The boat is fully equipped to fish with a full complement of tackle provided by Rocky Mountain Tackle including rods and reels, lures and two electric downriggers for use in deeper waters. She is open at the bow for fly casting and bow fishing. To protect those we serve from the weather she has a 22' canopy and in the stern she is open inside the rails to allow casting as well as having a washdown and fish cleaning station and a lure preparation and storage area. Fish finder, GPS, VHF radio and stereo system. Freedoms Dream is powered by a 200 HP Merc outboard. She is USCG compliant and carries all required safety equipment plus some. Captains are USGC licensed and experience fishermen.
For the next week or two I will be putting her through her sea trials to assure that every system functions without problems, safety is our greatest concern. Once I am satisfied all is well she will be available to fish or tour 6 days a week.
There is no charge for the service we provide. The ticket for a veteran's guided fishing day was paid in the jungles of Vietnam and the sands of Iraq and Afghanistan. The debt we owe as a community can never be paid to those who wear our nation's uniforms, but in this small way we can try. The children we provide this free service to as well as others with disabilities is our way to trying to provide a little happiness from an outdoor experience to those who might not have that opportunity.
I tell you all of this for 3 reasons. First so you will know who we are and what we do should you see our boat on the water.
Second, If you know someone or you are a wounded warrior or a disabled veteran or perhaps know someone who is and they would like to join us aboard the boat, please contact me or the Provo Vets Center to arrange for a days fishing. If you are a disabled individual or have a child, friend or relative who is and they would like to spend a day on the water, please contact me.
Last, you are all fishermen who read this blog and I hope that you might post the hotspots on Utah Lake as the season progresses to make sure these experiences we provide include a fish or two for our vets and kids. I likewise will provide info regarding where we find good fishing on the lake. Additionally, we will need volunteers who are anglers aboard the boat to assist or if you have boat and would like to take a wounded warrior fishing that can be arranged. If you are interested in helping, please get a hold of me. Your assistance will be greatly appreciated.
The boat is slipped at the boat harbor. If you would like to visit her as we get ready for the season you are more than welcome, providing myself or staff is aboard. You can call me in advance to insure someone is aboard. We would love to have you. My contact info is listed below.
Provo Vets Center 801 377 1117, (Ask for vets fishing club with Hand in Hand)
Visit our website for more information about who we are and what we do. http://www.handinhandoutdoors.org The new version will be up next week!
Captain Steve Henline, [email protected] 801 592 7809 cell.
Thank you and have a safe fishing season.


----------



## izzydog (Jan 18, 2008)

Very cool! Nice Job!


----------



## guner (Sep 25, 2007)

Fantastic ! God bless your vessel and all souls aboard her.


----------



## Grandpa D (Sep 7, 2007)

This is great!
Thank you and everyone involved in this project.
I look forward to some reports and smiles.


----------



## LOAH (Sep 29, 2007)

What a service you have provided! My hat goes off to you and those behind you on this. Godspeed, and I wish everyone the best of luck on board your vessel.

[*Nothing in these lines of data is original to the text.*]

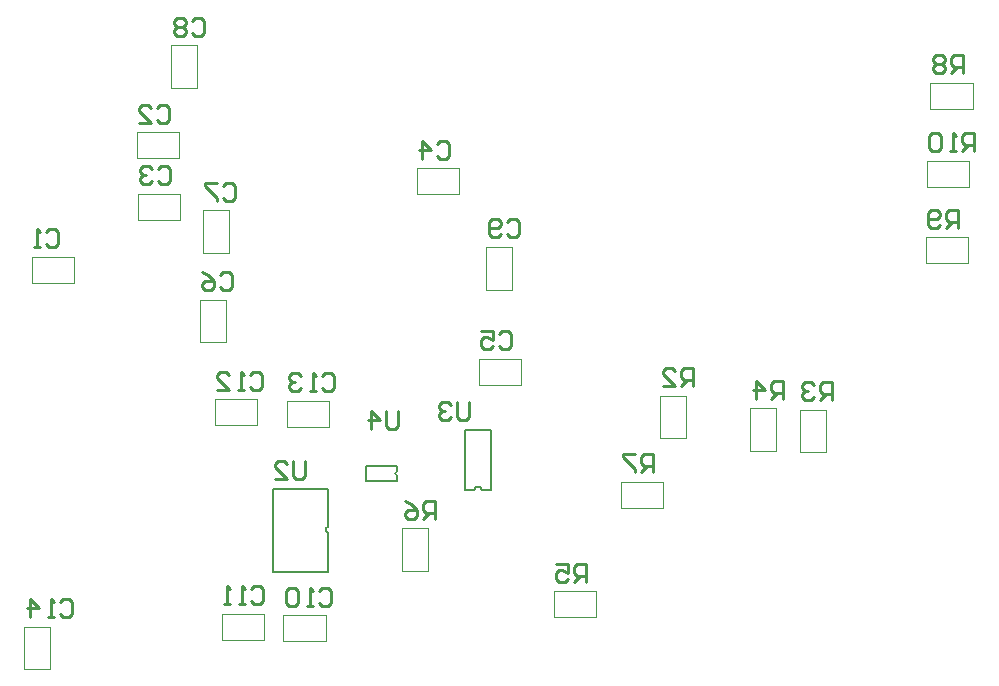
<source format=gbr>
%TF.GenerationSoftware,Altium Limited,Altium Designer,20.1.12 (249)*%
G04 Layer_Color=32896*
%FSLAX26Y26*%
%MOIN*%
%TF.SameCoordinates,7F4B2EE0-29BC-4F04-AEBD-3A4CCF5859FD*%
%TF.FilePolarity,Positive*%
%TF.FileFunction,Legend,Bot*%
%TF.Part,Single*%
G01*
G75*
%TA.AperFunction,NonConductor*%
%ADD38C,0.007874*%
%ADD39C,0.003937*%
%ADD40C,0.010000*%
D38*
X4473386Y3468012D02*
G03*
X4473386Y3455216I0J-6398D01*
G01*
X4245000Y3282716D02*
G03*
X4245000Y3264016I0J-9350D01*
G01*
X4756201Y3405000D02*
G03*
X4731201Y3405000I-12500J0D01*
G01*
X4371024Y3436417D02*
X4473386D01*
X4371024D02*
Y3486811D01*
X4473386D01*
Y3468012D02*
Y3486811D01*
Y3436417D02*
Y3455216D01*
X4060630Y3134016D02*
X4244370D01*
X4060630D02*
Y3408386D01*
X4245000D01*
Y3282716D02*
Y3408386D01*
X4244370Y3134016D02*
Y3264016D01*
X4700787Y3405000D02*
Y3605000D01*
X4786614D01*
Y3405000D02*
Y3605000D01*
X4756201Y3405000D02*
X4786614D01*
X4700787D02*
X4731201D01*
D39*
X5816693Y3673465D02*
X5903307D01*
Y3531732D02*
Y3673465D01*
X5816693Y3531732D02*
Y3673465D01*
Y3531732D02*
X5903307D01*
X5651693Y3536732D02*
X5738307D01*
X5651693D02*
Y3678465D01*
X5738307Y3536732D02*
Y3678465D01*
X5651693D02*
X5738307D01*
X3866732Y3621693D02*
Y3708307D01*
X4008465D01*
X3866732Y3621693D02*
X4008465D01*
Y3708307D01*
X3606535Y4511693D02*
Y4598307D01*
X3748268D01*
X3606535Y4511693D02*
X3748268D01*
Y4598307D01*
X4491693Y3136732D02*
X4578307D01*
X4491693D02*
Y3278465D01*
X4578307Y3136732D02*
Y3278465D01*
X4491693D02*
X4578307D01*
X4539134Y4391693D02*
Y4478307D01*
X4680866D01*
X4539134Y4391693D02*
X4680866D01*
Y4478307D01*
X5351693Y3720866D02*
X5438307D01*
Y3579134D02*
Y3720866D01*
X5351693Y3579134D02*
Y3720866D01*
Y3579134D02*
X5438307D01*
X3609134Y4306693D02*
Y4393307D01*
X3750866D01*
X3609134Y4306693D02*
X3750866D01*
Y4393307D01*
X6239134Y4416693D02*
Y4503307D01*
X6380866D01*
X6239134Y4416693D02*
X6380866D01*
Y4503307D01*
X4094134Y2901693D02*
Y2988307D01*
X4235866D01*
X4094134Y2901693D02*
X4235866D01*
Y2988307D01*
X3889134Y2906693D02*
Y2993307D01*
X4030866D01*
X3889134Y2906693D02*
X4030866D01*
Y2993307D01*
X4106535Y3616693D02*
Y3703307D01*
X4248268D01*
X4106535Y3616693D02*
X4248268D01*
Y3703307D01*
X3231693Y2809134D02*
X3318307D01*
X3231693D02*
Y2950866D01*
X3318307Y2809134D02*
Y2950866D01*
X3231693D02*
X3318307D01*
X3721693Y4888465D02*
X3808307D01*
Y4746732D02*
Y4888465D01*
X3721693Y4746732D02*
Y4888465D01*
Y4746732D02*
X3808307D01*
X6393465Y4676693D02*
Y4763307D01*
X6251732Y4676693D02*
X6393465D01*
X6251732Y4763307D02*
X6393465D01*
X6251732Y4676693D02*
Y4763307D01*
X3816693Y4040866D02*
X3903307D01*
Y3899134D02*
Y4040866D01*
X3816693Y3899134D02*
Y4040866D01*
Y3899134D02*
X3903307D01*
X4771693Y4215866D02*
X4858307D01*
Y4074134D02*
Y4215866D01*
X4771693Y4074134D02*
Y4215866D01*
Y4074134D02*
X4858307D01*
X5219134Y3346693D02*
Y3433307D01*
X5360866D01*
X5219134Y3346693D02*
X5360866D01*
Y3433307D01*
X6236535Y4161693D02*
Y4248307D01*
X6378268D01*
X6236535Y4161693D02*
X6378268D01*
Y4248307D01*
X3826693Y4196535D02*
X3913307D01*
X3826693D02*
Y4338268D01*
X3913307Y4196535D02*
Y4338268D01*
X3826693D02*
X3913307D01*
X4746535Y3756693D02*
Y3843307D01*
X4888268D01*
X4746535Y3756693D02*
X4888268D01*
Y3843307D01*
X4996535Y2981693D02*
Y3068307D01*
X5138268D01*
X4996535Y2981693D02*
X5138268D01*
Y3068307D01*
X3398268Y4096693D02*
Y4183307D01*
X3256535Y4096693D02*
X3398268D01*
X3256535Y4183307D02*
X3398268D01*
X3256535Y4096693D02*
Y4183307D01*
D40*
X4477000Y3670981D02*
Y3620997D01*
X4467003Y3611000D01*
X4447010D01*
X4437013Y3620997D01*
Y3670981D01*
X4387029Y3611000D02*
Y3670981D01*
X4417020Y3640990D01*
X4377033D01*
X4713000Y3698981D02*
Y3648997D01*
X4703003Y3639000D01*
X4683010D01*
X4673013Y3648997D01*
Y3698981D01*
X4653019Y3688984D02*
X4643023Y3698981D01*
X4623029D01*
X4613032Y3688984D01*
Y3678987D01*
X4623029Y3668990D01*
X4633026D01*
X4623029D01*
X4613032Y3658994D01*
Y3648997D01*
X4623029Y3639000D01*
X4643023D01*
X4653019Y3648997D01*
X4167000Y3501981D02*
Y3451997D01*
X4157003Y3442000D01*
X4137010D01*
X4127013Y3451997D01*
Y3501981D01*
X4067032Y3442000D02*
X4107019D01*
X4067032Y3481987D01*
Y3491984D01*
X4077029Y3501981D01*
X4097023D01*
X4107019Y3491984D01*
X6397402Y4535000D02*
Y4594981D01*
X6367411D01*
X6357414Y4584984D01*
Y4564990D01*
X6367411Y4554993D01*
X6397402D01*
X6377408D02*
X6357414Y4535000D01*
X6337421D02*
X6317427D01*
X6327424D01*
Y4594981D01*
X6337421Y4584984D01*
X6287437D02*
X6277440Y4594981D01*
X6257447D01*
X6247450Y4584984D01*
Y4544997D01*
X6257447Y4535000D01*
X6277440D01*
X6287437Y4544997D01*
Y4584984D01*
X6345000Y4280000D02*
Y4339981D01*
X6315010D01*
X6305013Y4329984D01*
Y4309990D01*
X6315010Y4299993D01*
X6345000D01*
X6325007D02*
X6305013Y4280000D01*
X6285019Y4289997D02*
X6275023Y4280000D01*
X6255029D01*
X6245032Y4289997D01*
Y4329984D01*
X6255029Y4339981D01*
X6275023D01*
X6285019Y4329984D01*
Y4319987D01*
X6275023Y4309990D01*
X6245032D01*
X6360000Y4795000D02*
Y4854981D01*
X6330010D01*
X6320013Y4844984D01*
Y4824990D01*
X6330010Y4814993D01*
X6360000D01*
X6340007D02*
X6320013Y4795000D01*
X6300019Y4844984D02*
X6290023Y4854981D01*
X6270029D01*
X6260032Y4844984D01*
Y4834987D01*
X6270029Y4824990D01*
X6260032Y4814993D01*
Y4804997D01*
X6270029Y4795000D01*
X6290023D01*
X6300019Y4804997D01*
Y4814993D01*
X6290023Y4824990D01*
X6300019Y4834987D01*
Y4844984D01*
X6290023Y4824990D02*
X6270029D01*
X5327599Y3465000D02*
Y3524981D01*
X5297608D01*
X5287612Y3514984D01*
Y3494990D01*
X5297608Y3484994D01*
X5327599D01*
X5307605D02*
X5287612Y3465000D01*
X5267618Y3524981D02*
X5227631D01*
Y3514984D01*
X5267618Y3474997D01*
Y3465000D01*
X4600000Y3310000D02*
Y3369981D01*
X4570010D01*
X4560013Y3359984D01*
Y3339990D01*
X4570010Y3329994D01*
X4600000D01*
X4580007D02*
X4560013Y3310000D01*
X4500032Y3369981D02*
X4520026Y3359984D01*
X4540019Y3339990D01*
Y3319997D01*
X4530023Y3310000D01*
X4510029D01*
X4500032Y3319997D01*
Y3329994D01*
X4510029Y3339990D01*
X4540019D01*
X5104803Y3100000D02*
Y3159981D01*
X5074813D01*
X5064816Y3149984D01*
Y3129990D01*
X5074813Y3119994D01*
X5104803D01*
X5084810D02*
X5064816Y3100000D01*
X5004836Y3159981D02*
X5044823D01*
Y3129990D01*
X5024829Y3139987D01*
X5014832D01*
X5004836Y3129990D01*
Y3109997D01*
X5014832Y3100000D01*
X5034826D01*
X5044823Y3109997D01*
X5760000Y3710599D02*
Y3770579D01*
X5730010D01*
X5720013Y3760582D01*
Y3740589D01*
X5730010Y3730592D01*
X5760000D01*
X5740007D02*
X5720013Y3710599D01*
X5670029D02*
Y3770579D01*
X5700019Y3740589D01*
X5660032D01*
X5925000Y3705000D02*
Y3764981D01*
X5895010D01*
X5885013Y3754984D01*
Y3734990D01*
X5895010Y3724994D01*
X5925000D01*
X5905007D02*
X5885013Y3705000D01*
X5865019Y3754984D02*
X5855023Y3764981D01*
X5835029D01*
X5825032Y3754984D01*
Y3744987D01*
X5835029Y3734990D01*
X5845026D01*
X5835029D01*
X5825032Y3724994D01*
Y3714997D01*
X5835029Y3705000D01*
X5855023D01*
X5865019Y3714997D01*
X5460000Y3753000D02*
Y3812981D01*
X5430010D01*
X5420013Y3802984D01*
Y3782990D01*
X5430010Y3772994D01*
X5460000D01*
X5440007D02*
X5420013Y3753000D01*
X5360032D02*
X5400019D01*
X5360032Y3792987D01*
Y3802984D01*
X5370029Y3812981D01*
X5390023D01*
X5400019Y3802984D01*
X3350013Y3032984D02*
X3360010Y3042981D01*
X3380003D01*
X3390000Y3032984D01*
Y2992997D01*
X3380003Y2983000D01*
X3360010D01*
X3350013Y2992997D01*
X3330019Y2983000D02*
X3310026D01*
X3320023D01*
Y3042981D01*
X3330019Y3032984D01*
X3250045Y2983000D02*
Y3042981D01*
X3280036Y3012990D01*
X3240048D01*
X4224414Y3784984D02*
X4234411Y3794981D01*
X4254405D01*
X4264402Y3784984D01*
Y3744997D01*
X4254405Y3735000D01*
X4234411D01*
X4224414Y3744997D01*
X4204421Y3735000D02*
X4184427D01*
X4194424D01*
Y3794981D01*
X4204421Y3784984D01*
X4154437D02*
X4144440Y3794981D01*
X4124447D01*
X4114450Y3784984D01*
Y3774987D01*
X4124447Y3764990D01*
X4134444D01*
X4124447D01*
X4114450Y3754994D01*
Y3744997D01*
X4124447Y3735000D01*
X4144440D01*
X4154437Y3744997D01*
X3985013Y3789984D02*
X3995010Y3799981D01*
X4015003D01*
X4025000Y3789984D01*
Y3749997D01*
X4015003Y3740000D01*
X3995010D01*
X3985013Y3749997D01*
X3965019Y3740000D02*
X3945026D01*
X3955023D01*
Y3799981D01*
X3965019Y3789984D01*
X3875049Y3740000D02*
X3915036D01*
X3875049Y3779987D01*
Y3789984D01*
X3885045Y3799981D01*
X3905039D01*
X3915036Y3789984D01*
X3987013Y3074984D02*
X3997010Y3084981D01*
X4017003D01*
X4027000Y3074984D01*
Y3034997D01*
X4017003Y3025000D01*
X3997010D01*
X3987013Y3034997D01*
X3967019Y3025000D02*
X3947026D01*
X3957023D01*
Y3084981D01*
X3967019Y3074984D01*
X3917036Y3025000D02*
X3897042D01*
X3907039D01*
Y3084981D01*
X3917036Y3074984D01*
X4212414Y3069984D02*
X4222411Y3079981D01*
X4242405D01*
X4252402Y3069984D01*
Y3029997D01*
X4242405Y3020000D01*
X4222411D01*
X4212414Y3029997D01*
X4192421Y3020000D02*
X4172427D01*
X4182424D01*
Y3079981D01*
X4192421Y3069984D01*
X4142437D02*
X4132440Y3079981D01*
X4112447D01*
X4102450Y3069984D01*
Y3029997D01*
X4112447Y3020000D01*
X4132440D01*
X4142437Y3029997D01*
Y3069984D01*
X4840013Y4297984D02*
X4850010Y4307981D01*
X4870003D01*
X4880000Y4297984D01*
Y4257997D01*
X4870003Y4248000D01*
X4850010D01*
X4840013Y4257997D01*
X4820019D02*
X4810023Y4248000D01*
X4790029D01*
X4780032Y4257997D01*
Y4297984D01*
X4790029Y4307981D01*
X4810023D01*
X4820019Y4297984D01*
Y4287987D01*
X4810023Y4277990D01*
X4780032D01*
X3790013Y4969984D02*
X3800010Y4979981D01*
X3820003D01*
X3830000Y4969984D01*
Y4929997D01*
X3820003Y4920000D01*
X3800010D01*
X3790013Y4929997D01*
X3770019Y4969984D02*
X3760023Y4979981D01*
X3740029D01*
X3730032Y4969984D01*
Y4959987D01*
X3740029Y4949990D01*
X3730032Y4939993D01*
Y4929997D01*
X3740029Y4920000D01*
X3760023D01*
X3770019Y4929997D01*
Y4939993D01*
X3760023Y4949990D01*
X3770019Y4959987D01*
Y4969984D01*
X3760023Y4949990D02*
X3740029D01*
X3895013Y4419984D02*
X3905010Y4429981D01*
X3925003D01*
X3935000Y4419984D01*
Y4379997D01*
X3925003Y4370000D01*
X3905010D01*
X3895013Y4379997D01*
X3875019Y4429981D02*
X3835032D01*
Y4419984D01*
X3875019Y4379997D01*
Y4370000D01*
X3885013Y4122984D02*
X3895010Y4132981D01*
X3915003D01*
X3925000Y4122984D01*
Y4082997D01*
X3915003Y4073000D01*
X3895010D01*
X3885013Y4082997D01*
X3825032Y4132981D02*
X3845026Y4122984D01*
X3865019Y4102990D01*
Y4082997D01*
X3855023Y4073000D01*
X3835029D01*
X3825032Y4082997D01*
Y4092994D01*
X3835029Y4102990D01*
X3865019D01*
X4814414Y3924984D02*
X4824411Y3934981D01*
X4844405D01*
X4854402Y3924984D01*
Y3884997D01*
X4844405Y3875000D01*
X4824411D01*
X4814414Y3884997D01*
X4754434Y3934981D02*
X4794421D01*
Y3904990D01*
X4774427Y3914987D01*
X4764431D01*
X4754434Y3904990D01*
Y3884997D01*
X4764431Y3875000D01*
X4784424D01*
X4794421Y3884997D01*
X4607013Y4559984D02*
X4617010Y4569981D01*
X4637003D01*
X4647000Y4559984D01*
Y4519997D01*
X4637003Y4510000D01*
X4617010D01*
X4607013Y4519997D01*
X4557029Y4510000D02*
Y4569981D01*
X4587019Y4539990D01*
X4547032D01*
X3677414Y4474984D02*
X3687411Y4484981D01*
X3707405D01*
X3717401Y4474984D01*
Y4434997D01*
X3707405Y4425000D01*
X3687411D01*
X3677414Y4434997D01*
X3657421Y4474984D02*
X3647424Y4484981D01*
X3627431D01*
X3617434Y4474984D01*
Y4464987D01*
X3627431Y4454990D01*
X3637427D01*
X3627431D01*
X3617434Y4444993D01*
Y4434997D01*
X3627431Y4425000D01*
X3647424D01*
X3657421Y4434997D01*
X3675013Y4680181D02*
X3685010Y4690177D01*
X3705003D01*
X3715000Y4680181D01*
Y4640194D01*
X3705003Y4630197D01*
X3685010D01*
X3675013Y4640194D01*
X3615032Y4630197D02*
X3655019D01*
X3615032Y4670184D01*
Y4680181D01*
X3625029Y4690177D01*
X3645023D01*
X3655019Y4680181D01*
X3304414Y4264984D02*
X3314411Y4274981D01*
X3334405D01*
X3344401Y4264984D01*
Y4224997D01*
X3334405Y4215000D01*
X3314411D01*
X3304414Y4224997D01*
X3284421Y4215000D02*
X3264427D01*
X3274424D01*
Y4274981D01*
X3284421Y4264984D01*
%TF.MD5,72f959b52fcfc348d7697881b2f22a83*%
M02*

</source>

I'd be glad to volunteer some time to help out this summer. Way to go, pez.


----------



## tye dye twins (Mar 8, 2011)

I couldn't possibly read all that but I do remember you PM'ing me to help out with this. Let me know because I am still interested in doing so!


----------



## wyoguy (Mar 4, 2010)

Well, if you ever find yourself short of help, let me know. I would help in any way I can. I can unhook and fillet or just swab decks.


----------



## Meesh (Jan 26, 2010)

Agreed, very awesome! PM or post if you need help.


----------



## orvis1 (Sep 7, 2007)

Very awesome of you! I would be happy to lend a hand as well!


----------